(Records from a data collection)
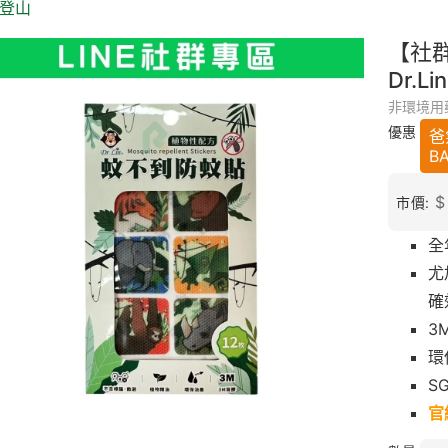
 登山
【社群
Dr.
非環境用
優惠
爸
B
$
市價:
全
尤
確
3
環
S
官
可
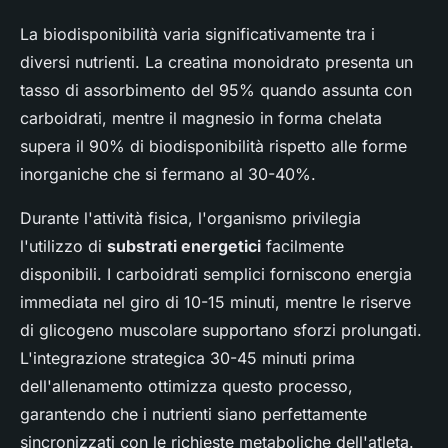
La biodisponibilità varia significativamente tra i
diversi nutrienti. La creatina monoidrato presenta un
tasso di assorbimento del 95% quando assunta con
carboidrati, mentre il magnesio in forma chelata
supera il 90% di biodisponibilità rispetto alle forme
inorganiche che si fermano al 30-40%.
Durante l'attività fisica, l'organismo privilegia
l'utilizzo di
substrati energetici
facilmente
disponibili. I carboidrati semplici forniscono energia
immediata nel giro di 10-15 minuti, mentre le riserve
di glicogeno muscolare supportano sforzi prolungati.
L'integrazione strategica 30-45 minuti prima
dell'allenamento ottimizza questo processo,
garantendo che i nutrienti siano perfettamente
sincronizzati con le richieste metaboliche dell'atleta.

Task statement:
Pull out every line of the records that contains the string "dell".

Task output:
dell'allenamento ottimizza questo processo,
sincronizzati con le richieste metaboliche dell'atleta.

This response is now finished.